Гений Шекспира, поэта и актера, не оставляет нам, однако, никаких сомнений в том, что Гамлет — лицо. И даже чем безумнее толчея противоречий, прикрытая этим именем, тем сильнее для нас обаяние его жизненности.

Итак, Гамлет завистлив…

Кому же он завидует? Спросите лучше, кому он не завидует?

Туповатой уравновешенности Горацио, который не различает в принимаемой им судьбе ее даров от ее ударов.

Слезам актера, когда актер говорит о Гекубе, его гонорару… его лаврам даже. Мечте Фортинбраса, Лаэрту-мстителю и Лаэрту-фехтовальщику, кончику красного языка, который так легко и быстро движется между свежих губ Озрика, может быть, и его эвфуизму (вспомните письмо к Офелии).

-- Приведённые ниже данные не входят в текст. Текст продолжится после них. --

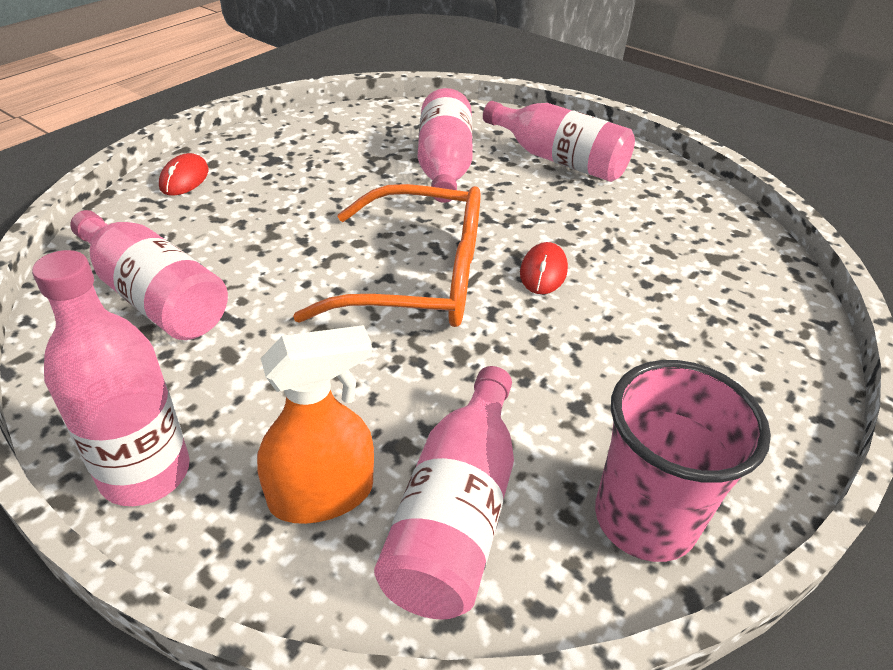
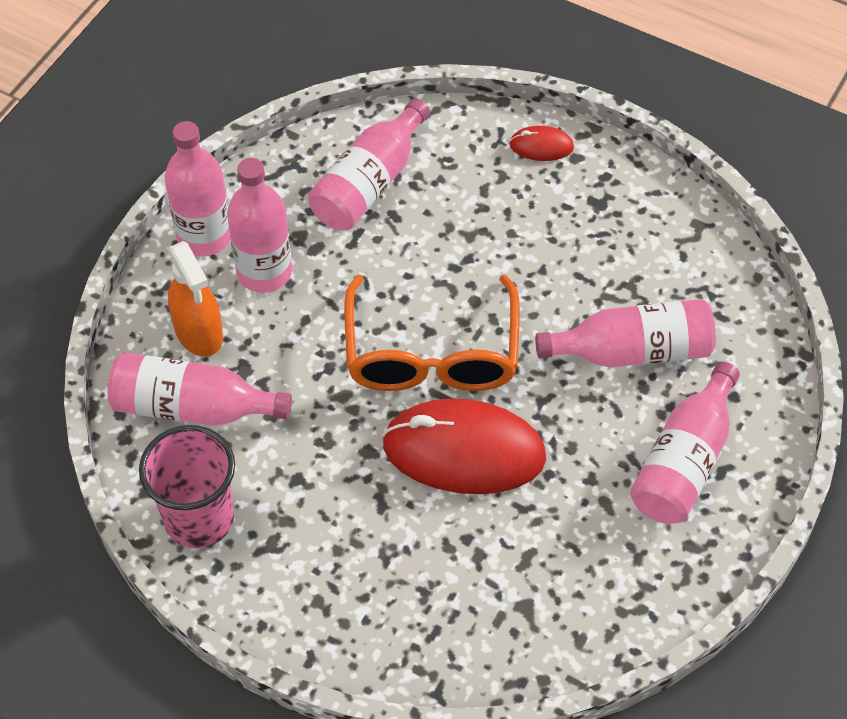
camera: 85 degrees right, 15 degrees up
red mouse [520,242,568,294] -> red mouse [382,398,546,494], size x2.27
none -> pink bottle [227,158,292,293]

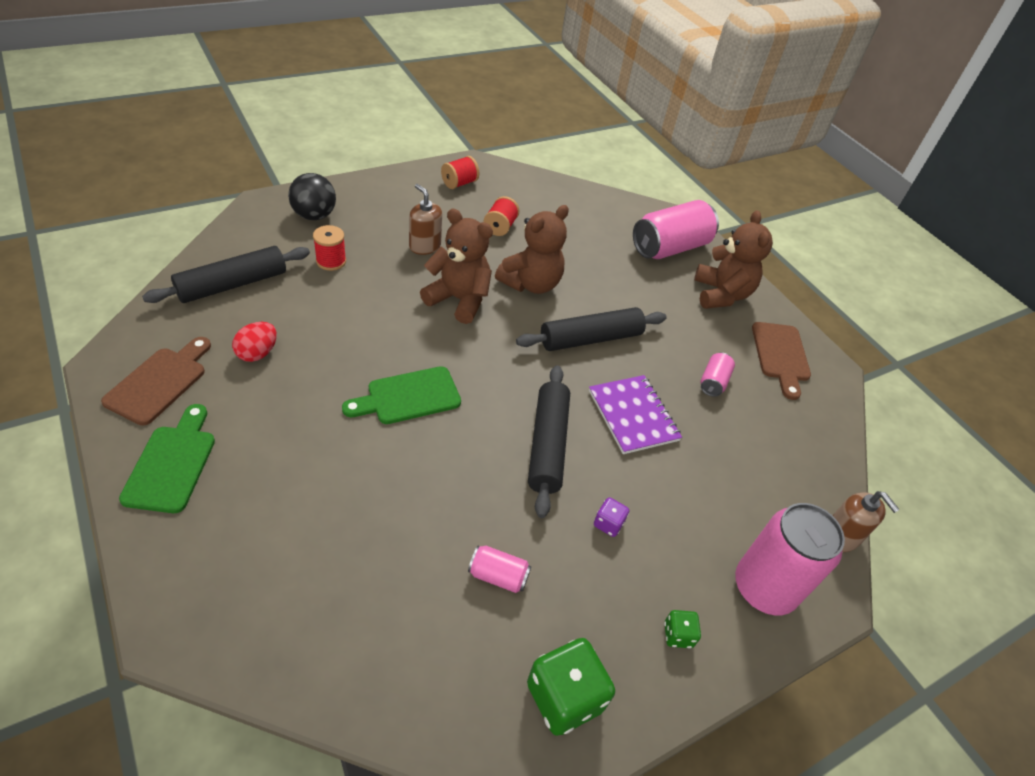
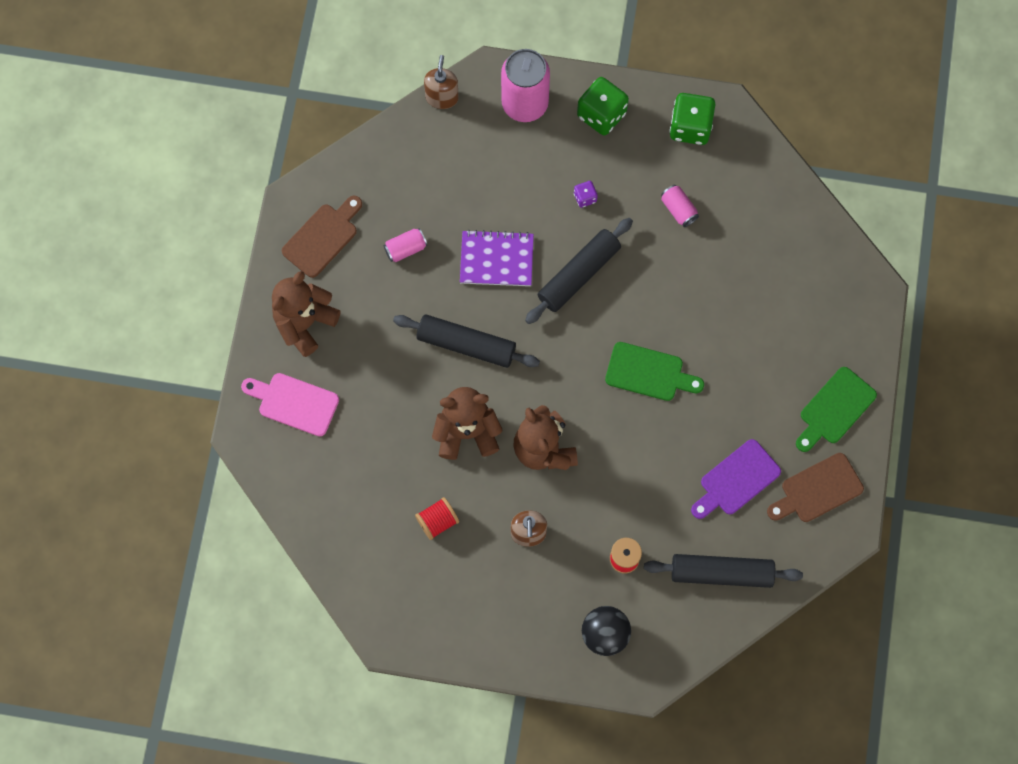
camera: 135 degrees left, 25 degrees up
red egg [232,322,277,362] -> purple cutting board [691,439,781,519]
red spool [441,156,479,189] -> none
purple notebook [589,375,682,454] -> purple notebook turned 75 degrees clockwise [460,230,534,286]
pink can [633,200,719,259] -> pink cutting board [241,373,339,436]
green dice [664,610,701,648] -> green dice [577,77,629,135], size x2.04

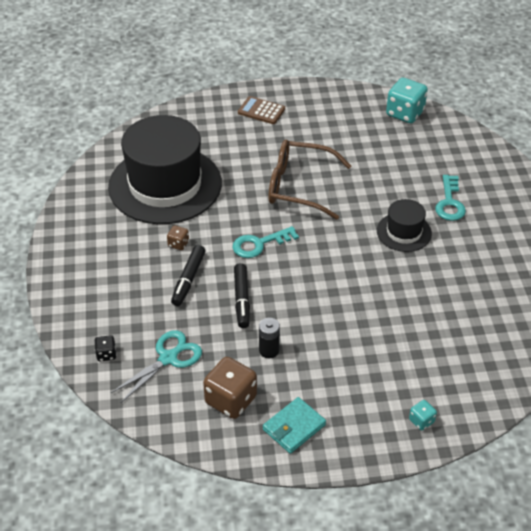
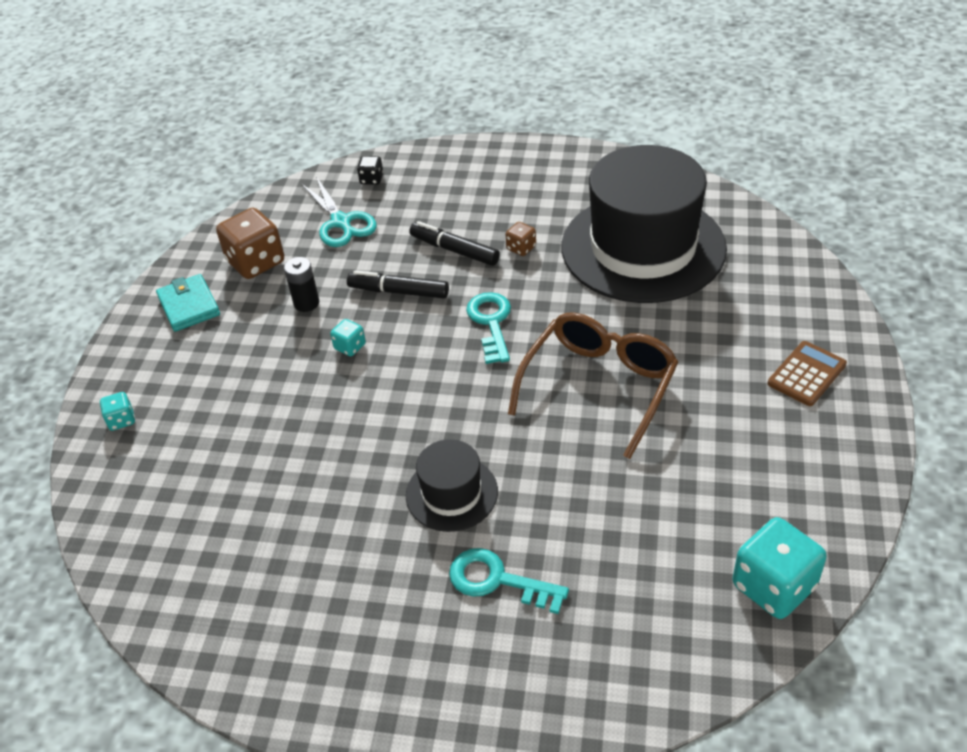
camera: 110 degrees right, 0 degrees up
none -> turquoise dice [330,319,366,356]

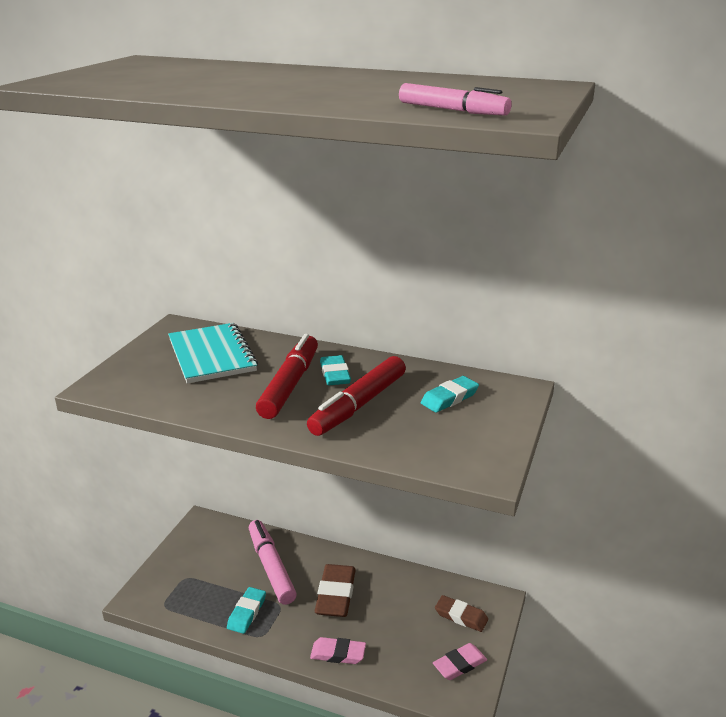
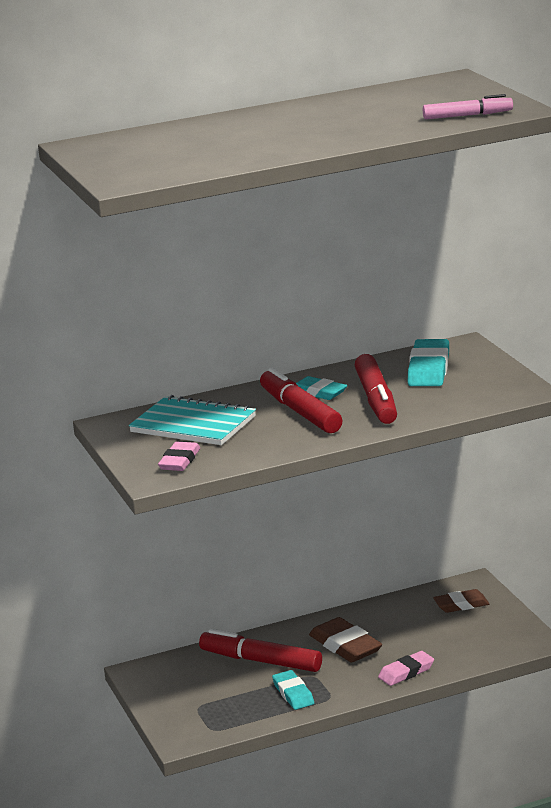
camera: 40 degrees left, 5 degrees down
pink marker [249,520,297,605] -> red marker [199,629,322,672]
turquoise eraser [421,376,479,412] -> turquoise eraser [408,339,449,386], size x1.53
pink eraser [433,643,487,680] -> pink eraser moved to [158,442,200,471]

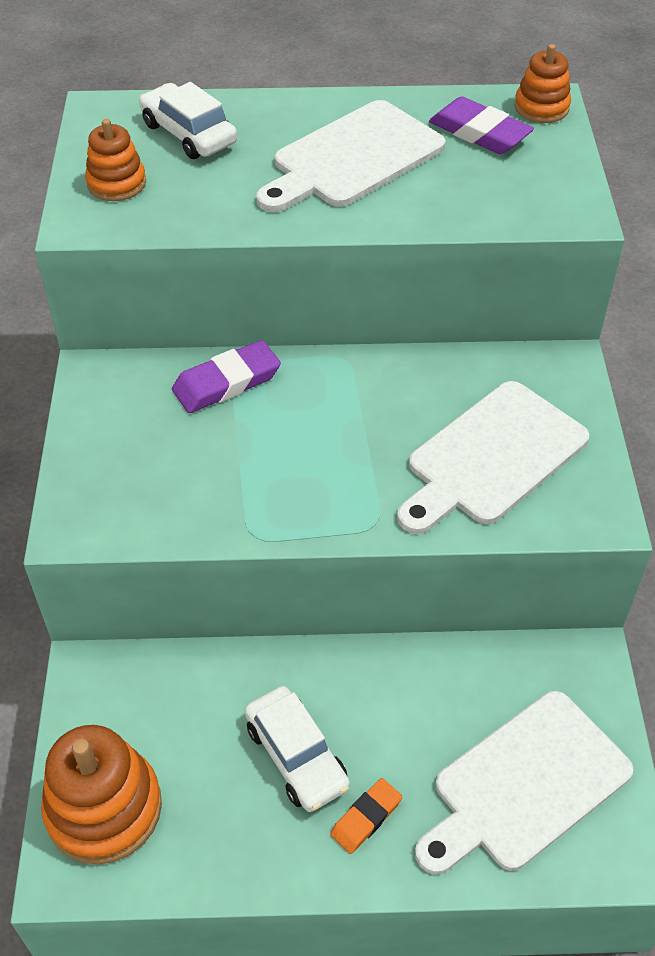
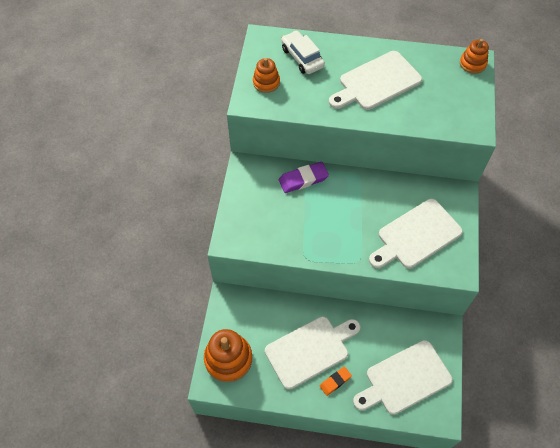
camera: 10 degrees right, 10 degrees up
white car [245,686,350,812] -> white cutting board [265,317,360,390]
purple eraser [429,97,534,154] -> none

Юмору могильщика… корсажу Офелии и, наконец, софизмам, они придуманы не им, Гамлетом.

Гамлет-художник не жалеет Гамлета-человека, когда тот оскорбил красоту.

Шумная риторика Лаэрта и бесвкусие его гипербол так раздражили Гамлета, что он соскакивает в могилу Офелии в готов тут же драться с ее братом… даже быть засыпанным заживо — что хотите, — только пусть замолчит этот человек. Но через какой-нибудь час Гамлет уже кается: он — больной, он сумасшедший человек, и только этим можно объяснить, что он не оценил благородной красоты Лаэрта. И, может быть, Лаэрт кажется ему при этом красивее именно потому, что сам он, Гамлет, проявил себя так неэстетично.